= Aldred's Case =

Common law case regarding nuisance

Aldred's Case (1610) 9 Co Rep 57b; (1610) 77 ER 816, [1558–1774] All ER Rep 622, is an English land law and tort law case on nuisance. The case can be seen as the birth of the ordinary man having a cause of action in certain types of environmental law against his immediate neighbour. The case confirmed a legal right to abate relatively extreme noise and smell, provided it cannot be justified as being protected by way of an easement have arisen such as from the passing of time (an easement by prescription) or custom on the piece of land in question.

The judge recited the separate law, in an obiter dictum in an old Latin maxim in the English common law, that there is no right to a view.

William Aldred claimed that Thomas Benton had erected and used a pigsty too close to his house, so that the stench made his own house unbearable to live in, including the "stopping of wholesome air".

==Judgment==
The court ruled that the smell of the sty was enough to deprive Aldred of his property and personal dignity and therefore a violation of his rights and his honour as it was stripped away from him, holding that a man has, "no right to maintain a structure upon his own land, which, by reason of disgusting smells, loud or unusual noises, thick smoke, noxious vapours, the jarring of machinery, or the unwarrantable collection of flies, renders the occupancy of adjoining property dangerous, intolerable, or even uncomfortable to its tenants..."

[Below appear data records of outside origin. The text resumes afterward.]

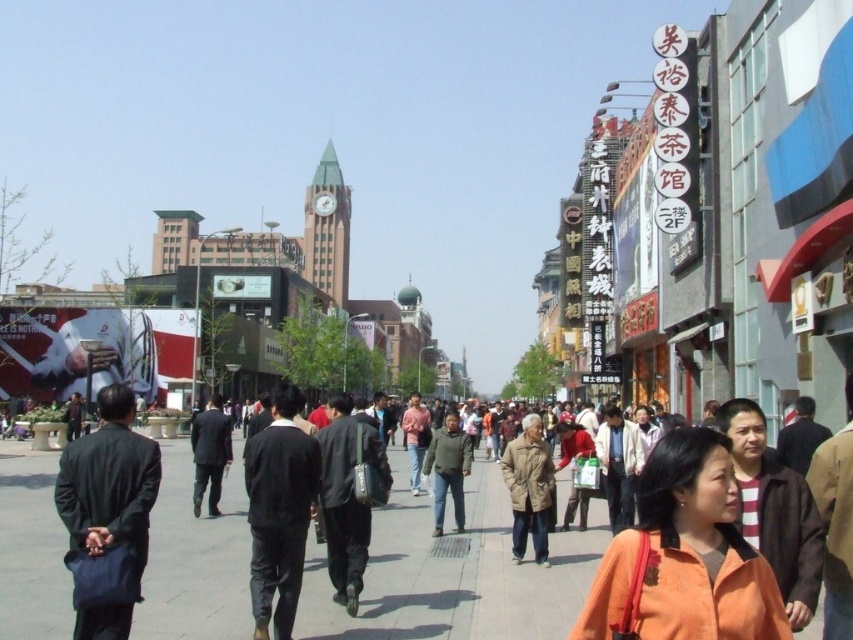
Looking at this image, you are a delivery person standing on the pedestrian walkway in the urban street scene. You need to deliver a package to the Wu Yu Tai Tea House located on the second floor of the building on the right. There are two coats in your way at the center of the walkway. The black leather jacket at center and the tan fabric coat at center. If you want to walk straight towards the tea house, will you have enough space to pass between them without touching the coats?

The black leather jacket at center and the tan fabric coat at center are 10.77 meters apart. Since the distance between them is more than sufficient for a person to pass through comfortably, you will have enough space to walk straight towards the tea house without touching the coats.

You are a photographer standing on the bustling urban street scene in China. You notice a person wearing a black matte jacket at center and another wearing a dark gray suit at center. Which clothing item would block your view more if they were standing directly in front of you?

The black matte jacket at center is bigger than the dark gray suit at center, so it would block your view more if they were standing directly in front of you.

You are a photographer standing in the bustling urban street scene. You want to take a photo of both the black matte jacket at center and the tan fabric coat at center. Which one should you focus on first to ensure both are in sharp focus?

You should focus on the black matte jacket at center first because it is closer to the viewer than the tan fabric coat at center. By focusing on the closer object, the depth of field may extend to include the tan fabric coat at center in acceptable focus.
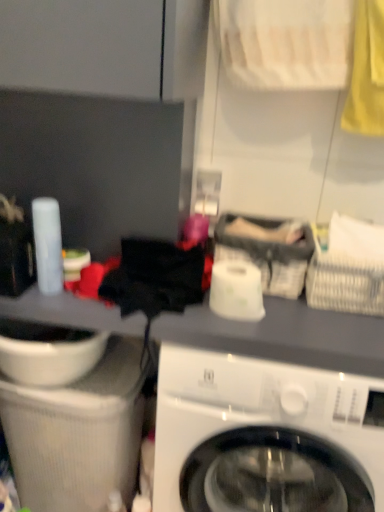
Describe the element at coordinates (268, 250) in the screenshot. I see `gray fabric basket at center, which ranks as the 1th basket in left-to-right order` at that location.

I want to click on white woven basket at upper right, the 2th basket from the left, so click(x=344, y=284).

Image resolution: width=384 pixels, height=512 pixels. What do you see at coordinates (344, 284) in the screenshot? I see `white woven basket at upper right, the 2th basket from the left` at bounding box center [344, 284].

I want to click on gray fabric basket at center, the second basket when ordered from right to left, so click(x=268, y=250).

Does point (375, 267) appear closer or farther from the camera than point (282, 239)?

Point (375, 267) is positioned closer to the camera compared to point (282, 239).

Is white woven basket at upper right, which is the first basket in right-to-left order, positioned far away from gray fabric basket at center, the second basket when ordered from right to left?

Actually, white woven basket at upper right, which is the first basket in right-to-left order, and gray fabric basket at center, the second basket when ordered from right to left, are a little close together.

Can you tell me how much white woven basket at upper right, which is the first basket in right-to-left order, and gray fabric basket at center, which ranks as the 1th basket in left-to-right order, differ in facing direction?

There is a 3.66-degree angle between the facing directions of white woven basket at upper right, which is the first basket in right-to-left order, and gray fabric basket at center, which ranks as the 1th basket in left-to-right order.

From a real-world perspective, does white woven basket at upper right, the 2th basket from the left, sit lower than gray fabric basket at center, which ranks as the 1th basket in left-to-right order?

Incorrect, from a real-world perspective, white woven basket at upper right, the 2th basket from the left, is higher than gray fabric basket at center, which ranks as the 1th basket in left-to-right order.

From a real-world perspective, is gray fabric basket at center, which ranks as the 1th basket in left-to-right order, physically above white glossy toilet paper at center?

Yes, from a real-world perspective, gray fabric basket at center, which ranks as the 1th basket in left-to-right order, is on top of white glossy toilet paper at center.

Considering the relative sizes of gray fabric basket at center, which ranks as the 1th basket in left-to-right order, and white glossy toilet paper at center in the image provided, is gray fabric basket at center, which ranks as the 1th basket in left-to-right order, wider than white glossy toilet paper at center?

Yes, gray fabric basket at center, which ranks as the 1th basket in left-to-right order, is wider than white glossy toilet paper at center.

Would you say gray fabric basket at center, which ranks as the 1th basket in left-to-right order, is inside or outside white glossy toilet paper at center?

gray fabric basket at center, which ranks as the 1th basket in left-to-right order, is located beyond the bounds of white glossy toilet paper at center.

Considering the sizes of objects white glossy toilet paper at center and gray fabric basket at center, the second basket when ordered from right to left, in the image provided, who is smaller, white glossy toilet paper at center or gray fabric basket at center, the second basket when ordered from right to left,?

With smaller size is white glossy toilet paper at center.

Is point (238, 267) closer to camera compared to point (226, 255)?

Yes, point (238, 267) is in front of point (226, 255).

How different are the orientations of white glossy toilet paper at center and gray fabric basket at center, the second basket when ordered from right to left, in degrees?

They differ by 0.0005 degrees in their facing directions.

This screenshot has height=512, width=384. I want to click on sink below the gray fabric basket at center, the second basket when ordered from right to left (from a real-world perspective), so click(x=78, y=433).

From the image's perspective, would you say white glossy sink at lower left is shown under gray fabric basket at center, which ranks as the 1th basket in left-to-right order?

Yes.

Between white glossy sink at lower left and gray fabric basket at center, the second basket when ordered from right to left, which one has smaller width?

gray fabric basket at center, the second basket when ordered from right to left, is thinner.

Do you think white glossy washing machine at center is within white glossy sink at lower left, or outside of it?

white glossy washing machine at center is not inside white glossy sink at lower left, it's outside.

Is point (343, 396) closer or farther from the camera than point (85, 481)?

Point (343, 396) is closer to the camera than point (85, 481).

Is white glossy washing machine at center taller or shorter than white glossy sink at lower left?

Considering their sizes, white glossy washing machine at center has more height than white glossy sink at lower left.

From the image's perspective, is white glossy washing machine at center positioned above or below white glossy toilet paper at center?

white glossy washing machine at center is situated lower than white glossy toilet paper at center in the image.

Image resolution: width=384 pixels, height=512 pixels. What are the coordinates of `washing machine on the right of white glossy toilet paper at center` in the screenshot? It's located at (265, 436).

Is white glossy washing machine at center not close to white glossy toilet paper at center?

They are positioned close to each other.

Between point (383, 490) and point (245, 319), which one is positioned in front?

Point (245, 319)

Considering the positions of objects white woven basket at upper right, which is the first basket in right-to-left order, and white glossy washing machine at center in the image provided, who is more to the left, white woven basket at upper right, which is the first basket in right-to-left order, or white glossy washing machine at center?

From the viewer's perspective, white glossy washing machine at center appears more on the left side.

Considering the relative sizes of white woven basket at upper right, the 2th basket from the left, and white glossy washing machine at center in the image provided, is white woven basket at upper right, the 2th basket from the left, wider than white glossy washing machine at center?

In fact, white woven basket at upper right, the 2th basket from the left, might be narrower than white glossy washing machine at center.

From the image's perspective, is white woven basket at upper right, which is the first basket in right-to-left order, located above or below white glossy washing machine at center?

Based on their image positions, white woven basket at upper right, which is the first basket in right-to-left order, is located above white glossy washing machine at center.

Between white woven basket at upper right, which is the first basket in right-to-left order, and white glossy washing machine at center, which one has less height?

white woven basket at upper right, which is the first basket in right-to-left order.

You are a GUI agent. You are given a task and a screenshot of the screen. Output one action in this format:
    pyautogui.click(x=<x>, y=<y>)
    Task: Click on the basket lying on the left of white woven basket at upper right, which is the first basket in right-to-left order
    This screenshot has width=384, height=512.
    Given the screenshot: What is the action you would take?
    pyautogui.click(x=268, y=250)

The width and height of the screenshot is (384, 512). I want to click on toilet paper located in front of the gray fabric basket at center, the second basket when ordered from right to left, so click(236, 290).

From the image, which object appears to be farther from white glossy toilet paper at center, white woven basket at upper right, the 2th basket from the left, or white glossy washing machine at center?

white glossy washing machine at center lies further to white glossy toilet paper at center than the other object.

Considering their positions, is white glossy sink at lower left positioned closer to white glossy washing machine at center than white woven basket at upper right, the 2th basket from the left?

white glossy sink at lower left is positioned closer to the anchor white glossy washing machine at center.

Which object lies nearer to the anchor point gray fabric basket at center, which ranks as the 1th basket in left-to-right order, white glossy sink at lower left or white glossy washing machine at center?

Among the two, white glossy washing machine at center is located nearer to gray fabric basket at center, which ranks as the 1th basket in left-to-right order.

Considering their positions, is white glossy toilet paper at center positioned closer to white glossy washing machine at center than white woven basket at upper right, which is the first basket in right-to-left order?

Based on the image, white glossy toilet paper at center appears to be nearer to white glossy washing machine at center.

Considering their positions, is white glossy sink at lower left positioned closer to gray fabric basket at center, the second basket when ordered from right to left, than white woven basket at upper right, which is the first basket in right-to-left order?

The object closer to gray fabric basket at center, the second basket when ordered from right to left, is white woven basket at upper right, which is the first basket in right-to-left order.

Based on their spatial positions, is white glossy washing machine at center or white glossy toilet paper at center further from white woven basket at upper right, which is the first basket in right-to-left order?

white glossy washing machine at center is positioned further to the anchor white woven basket at upper right, which is the first basket in right-to-left order.

When comparing their distances from white woven basket at upper right, which is the first basket in right-to-left order, does white glossy washing machine at center or white glossy sink at lower left seem closer?

white glossy washing machine at center is positioned closer to the anchor white woven basket at upper right, which is the first basket in right-to-left order.

From the image, which object appears to be nearer to white glossy toilet paper at center, white woven basket at upper right, which is the first basket in right-to-left order, or white glossy sink at lower left?

white woven basket at upper right, which is the first basket in right-to-left order, is closer to white glossy toilet paper at center.

Find the location of a particular element. This screenshot has height=512, width=384. basket that lies between gray fabric basket at center, which ranks as the 1th basket in left-to-right order, and white glossy washing machine at center from top to bottom is located at coordinates (344, 284).

Find the location of `basket between white glossy sink at lower left and white woven basket at upper right, the 2th basket from the left`. basket between white glossy sink at lower left and white woven basket at upper right, the 2th basket from the left is located at coordinates (268, 250).

This screenshot has width=384, height=512. What are the coordinates of `washing machine located between white glossy sink at lower left and white woven basket at upper right, which is the first basket in right-to-left order, in the left-right direction` in the screenshot? It's located at (265, 436).

Image resolution: width=384 pixels, height=512 pixels. Find the location of `toilet paper between gray fabric basket at center, which ranks as the 1th basket in left-to-right order, and white glossy washing machine at center from top to bottom`. toilet paper between gray fabric basket at center, which ranks as the 1th basket in left-to-right order, and white glossy washing machine at center from top to bottom is located at coordinates (236, 290).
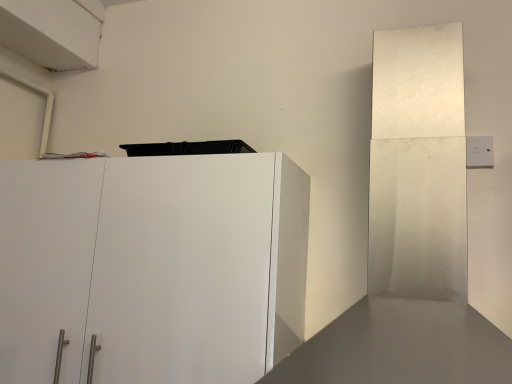
Describe the element at coordinates (152, 267) in the screenshot. I see `white glossy cupboard at center` at that location.

Where is `white glossy cupboard at center`? white glossy cupboard at center is located at coordinates (152, 267).

The image size is (512, 384). I want to click on white glossy cupboard at center, so click(152, 267).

The court also held the following.

By force of which custom he justified the stopping [blocking] of the said windows; and upon that the plaintiff demurred in law; and it was adjudged by Sir Christopher Wray, Chief Justice, and the whole Court of King's Bench, that the bar was insufficient in law to bar the plaintiff of his actions, for two reasons:
1. When a man has a lawful easement or profit, by prescription from time whereof, etc another [has a] custom, which is also from time whereof, etc [one] cannot take it away, for the one custom is as ancient as the other: as if one has a way over the land of A. to his freehold by prescription from time whereof etc A. cannot allege a prescription or custom to stop the said way.
2. It may be, that before time of memory the owner of the said piece of land has granted to the owner of the said house to have the said windows, without any stopping of them, and so the prescription may have a lawful beginning: and Wray, Chief Justice, then said, that for stopping as well of the wholesome [healthy] air as of light, an action lies, and damages shall be recovered for them, for both are necessary, for it is said, et vescitur aura ætherea; and the said words horrida tenebritate, etc are significant, and imply the benefit of the light.
 But he said, that for prospect [a view and similar], which is a matter only of delight, and not of necessity, no action lies for stopping thereof, and yet it is a great commendation of a house if it has a long and large prospect, unde dicitur, laudaturque domus longos qui prospicit agros. But the law does not give an action for such things of delight.